Her paternal grandparents were Nripendra Narayan Bhup Bahadur and Sunity Devi of Cooch Behar. Maharani Sunity Devi was the daughter of the Brahmo social reformer Keshab Chandra Sen.

She had two brothers, Jagaddipendra Narayan and Indrajitendra Narayan of whom Jagaddipendra Narayan became the Maharaja of Cooch Behar in his infancy after the death of their father in 1922.

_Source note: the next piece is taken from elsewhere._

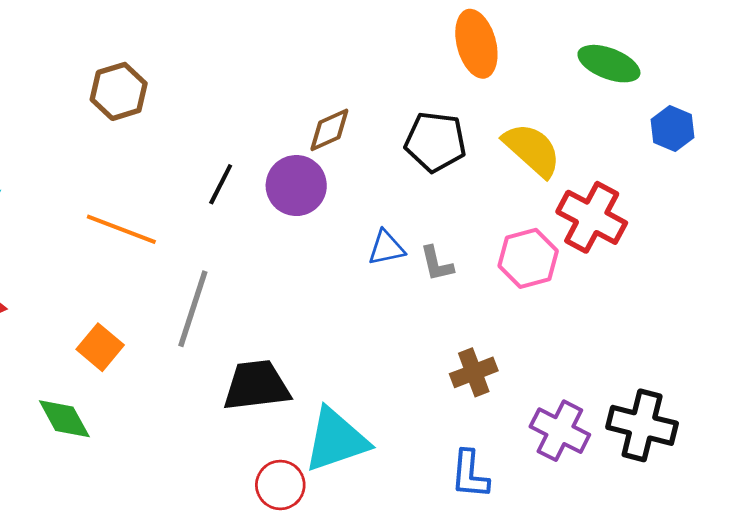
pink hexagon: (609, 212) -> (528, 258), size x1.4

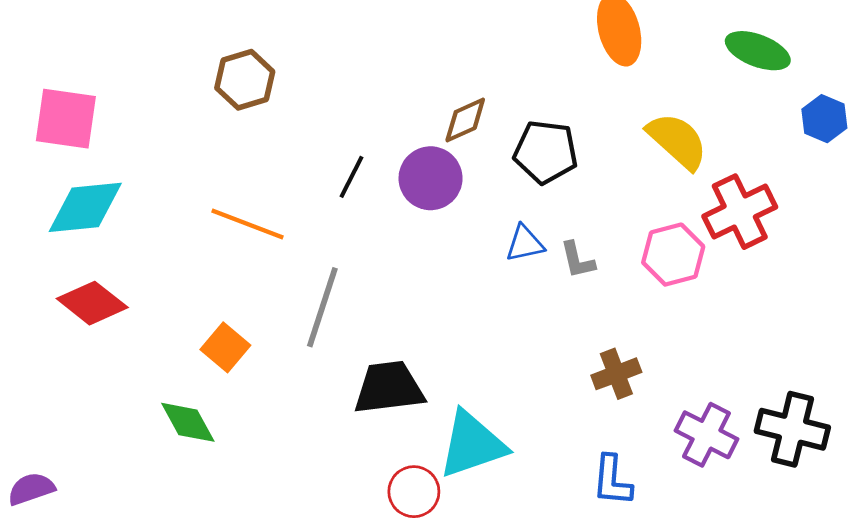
black pentagon: (435, 142) -> (546, 152), moved
red cross: (592, 217) -> (740, 212), turned 36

Thus, maternally, she was closely connected to Gaekwads of Baroda State. Further, her sister Ila Devi was married into the Tripura royal family, and her younger sister, Maneka Devi, was married into the royal family of Dewas State. Thus, through various relatives, she was related to the royal houses of Kota, Sawantwadi, Akkalkot State, Jath State, Dewas Jr., Jasdan State, Sandur, Tehri-Garhwal, Mayurbhanj, Dhar State, Kolhapur, Lunawada State, Baria and Raja of Payagpur, which was considered normal among the royalties of India.

==Death==
She was admitted at Santokba Durlabhji Memorial hospital (SDMH) on 17 July 2009. She died at the age of 90 on 29 July 2009, reportedly due to lung failure.

Her family has approached the Delhi High Court to regain 800 kg of gold which was taken away by the government in 1975 describing possession of the gold by Gayatri Devi to be illegal as per the Gold Control Act, 1968. In 2012, the central government counsel S.K. Dubey told the court the possession of raw gold by Gayatri Devi was illegal. Dubey added, "The family has violated both the rules, so a fine of Rs.1.5 crore was imposed on them by the government. It was later reduced to Rs.80 lakh."

== Filmography ==
- Stephane Bern. Gayatra Devi, une princesse au pays des Maharajas. Documentary by Roland Portiche and Vanessa Pontet. 1h45'. 2013. First broadcast on 26 December 2013, FR2 (French TV).